◆ What to do: Print exactly the lines starting at the one that contains "[422,424,455,433] TNFα ->" and ending at the last line of the listing below.
•••••
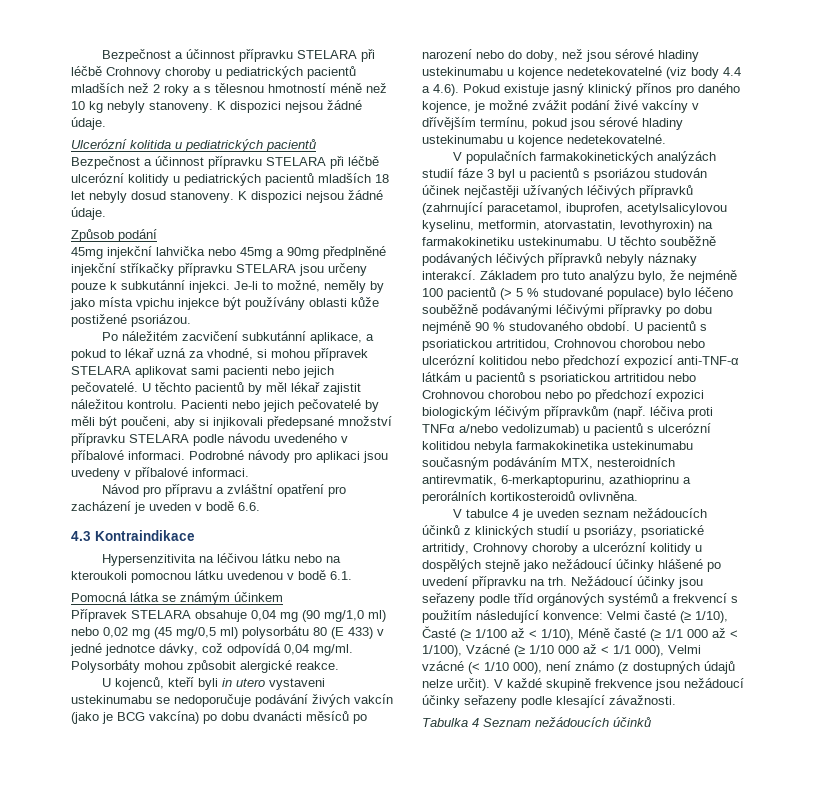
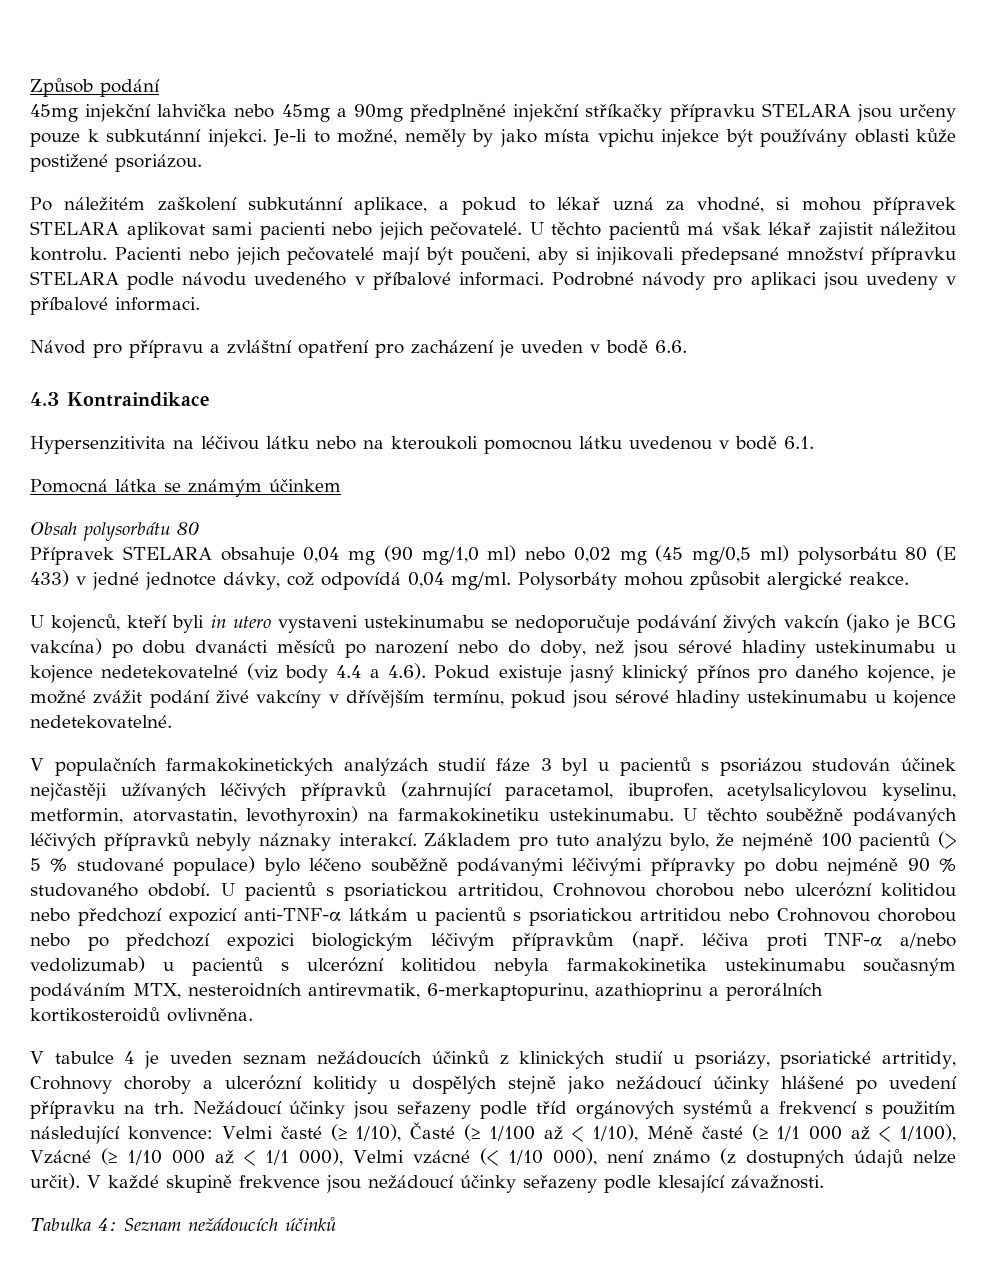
[101,49,375,62] [71,66,356,79] [71,83,387,96] [71,100,362,113] [71,117,106,130] [71,139,316,152] [71,156,379,169] [71,173,389,186] [71,190,383,203] [71,207,106,220] Bezpečnost a účinnost přípravku STELARA při léčbě Crohnovy choroby u pediatrických pacientů mladších než 2 roky a s tělesnou hmotností méně než 10 kg nebyly stanoveny. K dispozici nejsou žádné údaje. // Ulcerózní kolitida u pediatrických pacientů // Bezpečnost a účinnost přípravku STELARA při léčbě ulcerózní kolitidy u pediatrických pacientů mladších 18 let nebyly dosud stanoveny. K dispozici nejsou žádné údaje. // -> (30, 87) none
[181,331,238,341] zacvičení -> [157,196,237,211] zaškolení
[248,382,287,395] by měl -> [687,221,761,235] má však
[365,400,379,412] [71,416,95,426] by měli -> [382,247,421,265] mají
(283, 597) none -> [30,522,199,541] // Obsah polysorbátu 80
[422,424,455,433] TNFα -> [824,933,883,946] TNF-α
[472,718,479,727] 4 -> [97,1218,117,1231] 4:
•••••
◆ Response to the exercise:
[422,424,455,433] TNFα -> [824,933,883,946] TNF-α
[472,718,479,727] 4 -> [97,1218,117,1231] 4:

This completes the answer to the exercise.